Pods hang in "Terminating" state, continue performing async replication checks

Description

Hello!
I migrated some collections and used replication (async-enabled) for the first time. I waited some time and manually checked the shard object count to verify all my objects were migrated/replicated/synced, and after that I applied some simple environment variable changes to the Helm chart.

When the update rolled out though, each pod - one at a time - became stuck in Terminating state for several minutes. I checked the logs stream and I saw it was still performing async replication checks while it was supposed to be terminating. The whole operation took 20+ minutes and I wound up intervening to forcefully kill the pods.

Later on I did a k8s version update (for separate reasons), and the same issue happened as k8s attempted to relocate the pods to updated nodes.

Server Setup Information

  • Weaviate Server Version: 1.26.5
  • Deployment Method: k8s
  • Number of Running Nodes: 5

Hello @g_parki , thanks for reaching out.

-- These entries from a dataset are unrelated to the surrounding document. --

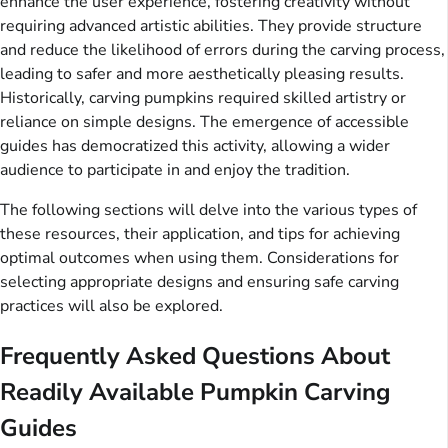
enhance the user experience, fostering creativity without
requiring advanced artistic abilities. They provide structure
and reduce the likelihood of errors during the carving process,
leading to safer and more aesthetically pleasing results.
Historically, carving pumpkins required skilled artistry or
reliance on simple designs. The emergence of accessible
guides has democratized this activity, allowing a wider
audience to participate in and enjoy the tradition.
The following sections will delve into the various types of
these resources, their application, and tips for achieving
optimal outcomes when using them. Considerations for
selecting appropriate designs and ensuring safe carving
practices will also be explored.
Frequently Asked Questions About
Readily Available Pumpkin Carving
Guides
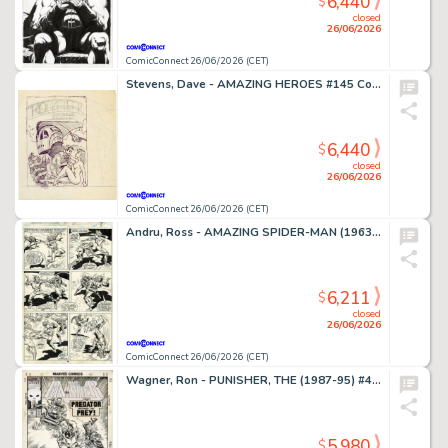
6,440
$
closed
26/06/2026
ComicConnect 26/06/2026 (CET)
Stevens, Dave - AMAZING HEROES #145 Cover Prelim
6,440
$
closed
26/06/2026
ComicConnect 26/06/2026 (CET)
Andru, Ross - AMAZING SPIDER-MAN (1963-98; 2003-13) #185 Interior Page
6,211
$
closed
26/06/2026
ComicConnect 26/06/2026 (CET)
Wagner, Ron - PUNISHER, THE (1987-95) #49 Cover
5,980
$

In order to use async replication we highly recommend to upgrade to latest release 1.29.0. If that were an impediment for you we could discuss about it otherwise the upgrade will be the way to go.

Best,
Jeronimo

Gotcha, thanks for the quick response. For the time being I’m stuck on this version due to broken support for Azure OpenAI ada-002 models. Vector dimension erroneously being sent to ada-002 model when using Azure OpenAI · Issue #6334 · weaviate/weaviate · GitHub
I’ll up the priority on revectorizing everything and will give 1.29.0 a try.